After reading so much about how to do it, I'm quite confused.
So here is what I want to do: I have a datastructure/object that holds all kinds of information. I tread the datastructure as if it were immutable. Whenever I need to update information, I make a DeepCopy and do the changes to it. Then I swap the old and the newly created object.
Now I don't know how to do everything right.
Let's look at it from the side of the reader/consumer threads.
MyObj temp = dataSource;
var a = temp.a;
... // many instructions
var b = temp.b;
....
As I understand reading references is atomic. So I don't need any volatile or locking to assign the current reference of dataSource to temp. But what about the Garbage Collection. As I understand the GC has some kind of reference counter to know when to free memory. So when another thread updates dataSource exactly at the moment when dataSource is assigned to temp, does the GC increase the counter on the right memory block? The other thing is compiler/CLR optimization. I assign dataSource to temp and use temp to access data members.
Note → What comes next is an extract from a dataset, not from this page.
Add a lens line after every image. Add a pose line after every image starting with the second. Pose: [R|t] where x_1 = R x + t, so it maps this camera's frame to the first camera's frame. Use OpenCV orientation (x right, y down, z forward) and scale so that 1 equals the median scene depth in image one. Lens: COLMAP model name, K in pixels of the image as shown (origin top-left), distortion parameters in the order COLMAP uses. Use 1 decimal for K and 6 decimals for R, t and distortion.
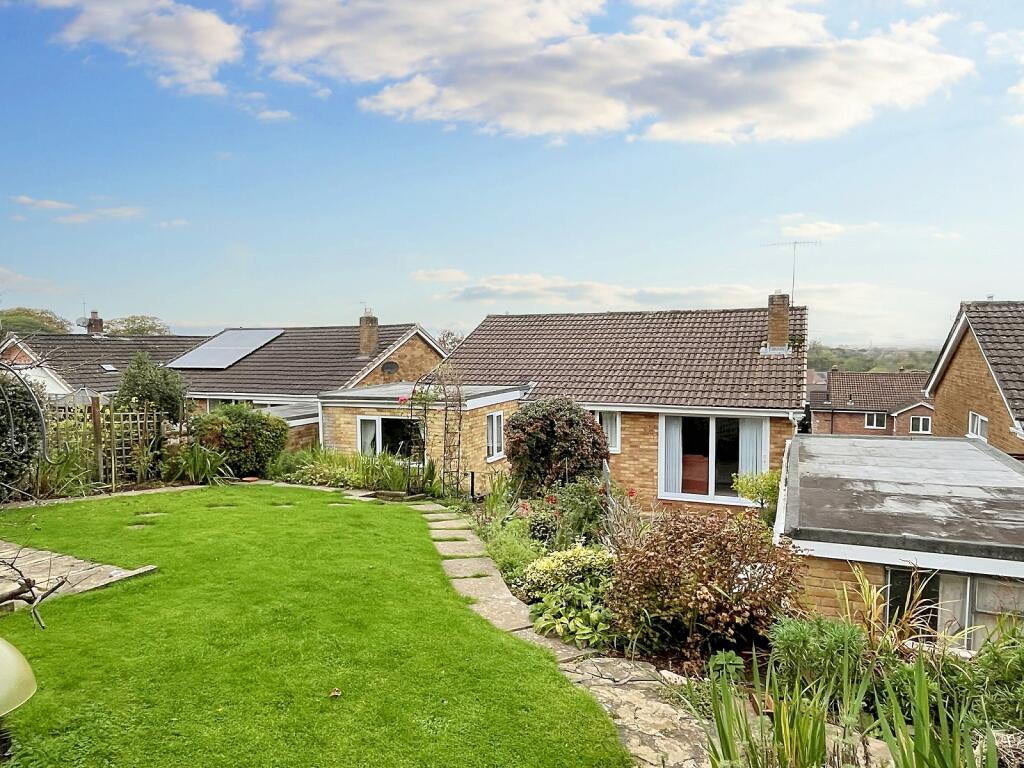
lens RADIAL K [[664.6, 0, 515.2], [0, 664.6, 381.5], [0, 0, 1]] dist [-0.001881, -0.001299]
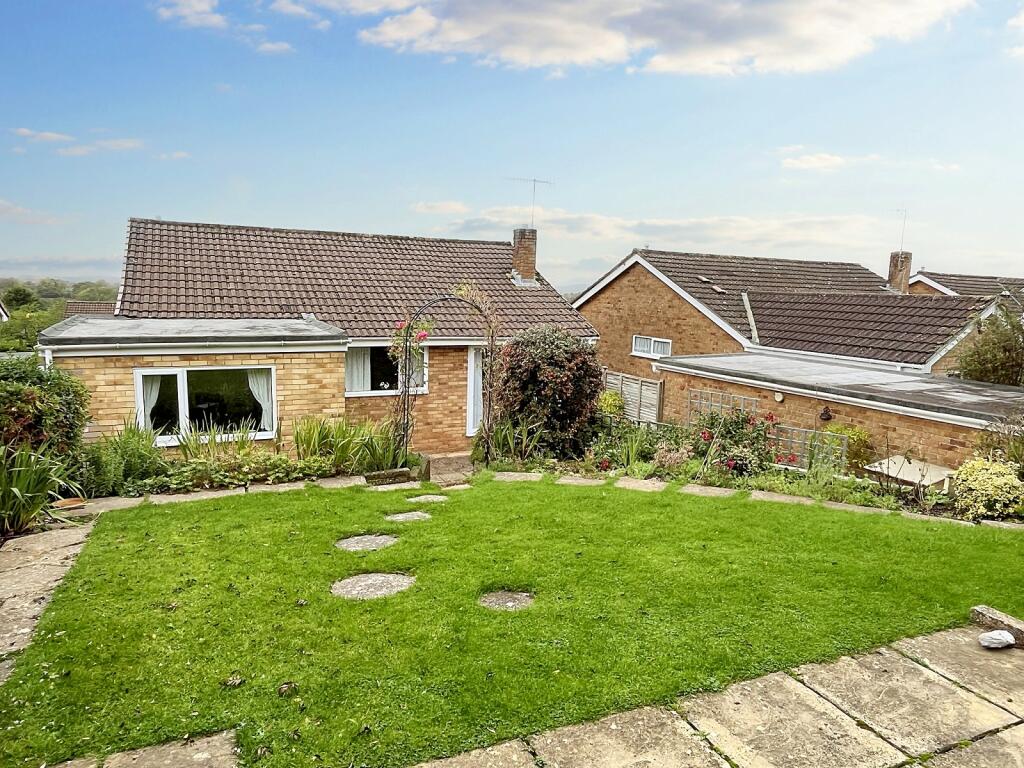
lens RADIAL K [[664.6, 0, 513.5], [0, 664.6, 388.6], [0, 0, 1]] dist [-0.001881, -0.001299]
pose [[0.655275, -0.088226, 0.750221, -0.445124], [0.009384, 0.994030, 0.108701, 0.006380], [-0.755332, -0.064189, 0.652191, 0.336907]]
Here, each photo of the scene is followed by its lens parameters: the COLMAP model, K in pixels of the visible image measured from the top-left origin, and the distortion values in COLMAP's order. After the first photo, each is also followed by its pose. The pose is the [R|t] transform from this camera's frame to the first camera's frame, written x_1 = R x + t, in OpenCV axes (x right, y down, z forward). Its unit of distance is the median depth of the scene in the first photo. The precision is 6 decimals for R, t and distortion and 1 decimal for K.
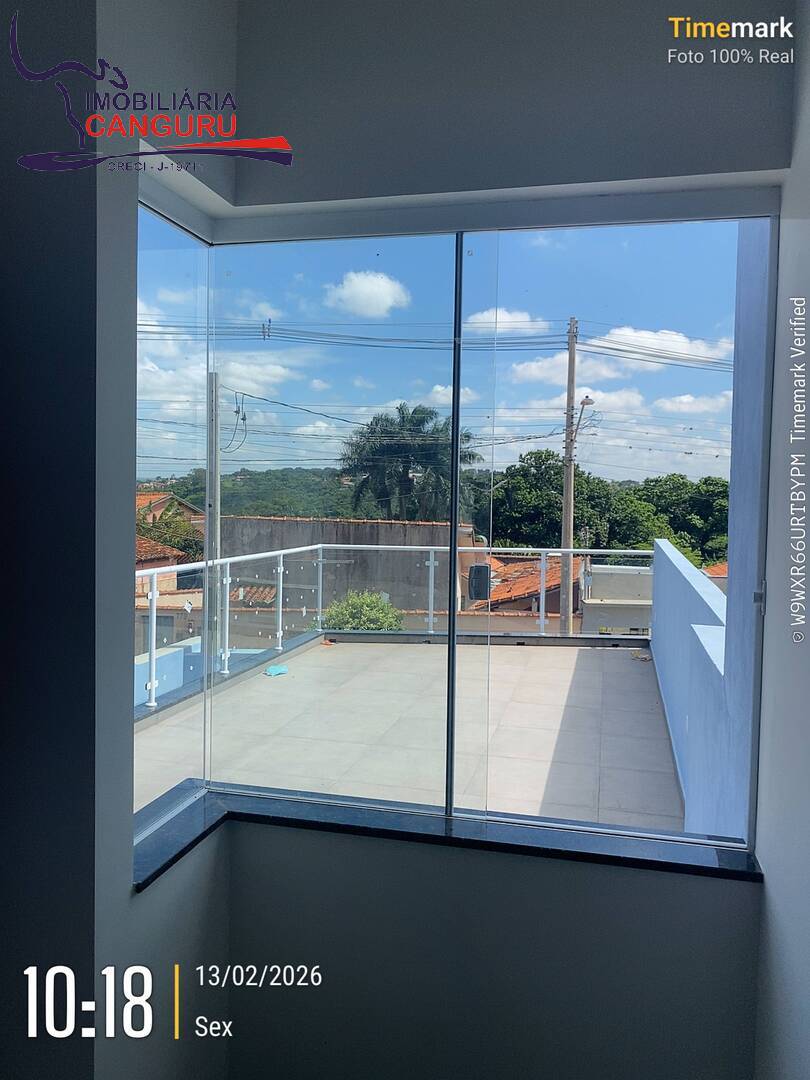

What does the CLR do? Does it really make a copy of dataSource or does the optimizer just use dataSource to access .a and .b? Let's assume that between temp.a and temp.b are lot's of instructions so that the reference to temp/dataSource cannot be held in a CPU register. So is temp.b really temp.b or is it optimized to dataSource.b because the copy to temp can be optimized away. This is especially important if another thread updates dataSource to point to a new object.
Do I really need volatile, lock, ReadWriterLockSlim, Thread.MemoryBarrier or something else? The important thing to me is that I want to make sure that temp.a and temp.b access the old datastructure even when another thread updates dataSource to another newly created data structure. I never change data inside an existing structure. Updates are always done by creating a copy, updating data and then updating the reference to the new copy of the datastructre.
Maybe one more question. If I don't use volatile, how long does it take until all cores on all CPUs see the updated reference?
When it comes to volatile please have a look here: When should the volatile keyword be used in C#?
I have done a little test programm:
namespace test1 {
public partial class Form1 : Form {
public Form1() { InitializeComponent(); }
Something sharedObj = new Something();
private void button1_Click(object sender, EventArgs e) {
Thread t = new Thread(Do); // Kick off a new thread
t.Start(); // running WriteY()
for (int i = 0; i < 1000; i++) {
Something reference = sharedObj;
int x = reference.x; // sharedObj.x;
System.Threading.Thread.Sleep(1);
int y = reference.y; // sharedObj.y;
if (x != y) {
button1.Text = x.ToString() + "/" + y.ToString();
Update();
}
}
}
private void Do() {
for (int i = 0; i < 1000000; i++) {
Something someNewObject = sharedObj.Clone(); // clone from immutable
someNewObject.Do();
sharedObj = someNewObject; // atomic
}
}
}
class Something {
public Something Clone() { return (Something)MemberwiseClone(); }
public void Do() { x++; System.Threading.Thread.Sleep(0); y++; }
public int x = 0;
public int y = 0;
}
}
In Button1_click there is a for-loop and inside the for-loop I access a datastructure/object once using the direct "shareObj" and once using a temporarily created "reference". Using the reference is enough to make sure that "var a" and "var b" are initialized with values from the same object.
The only thing I don't understand is, why is "Something reference = sharedObj;" not optimized away and "int x = reference.x;" not replaced by "int x = sharedObj.x;"?
How does the compiler, jitter know not to optimize this? Or are temporarily objects never optimized in C#?
But most important: Is my example running as intended because it is correct or is it running as intended only by accident?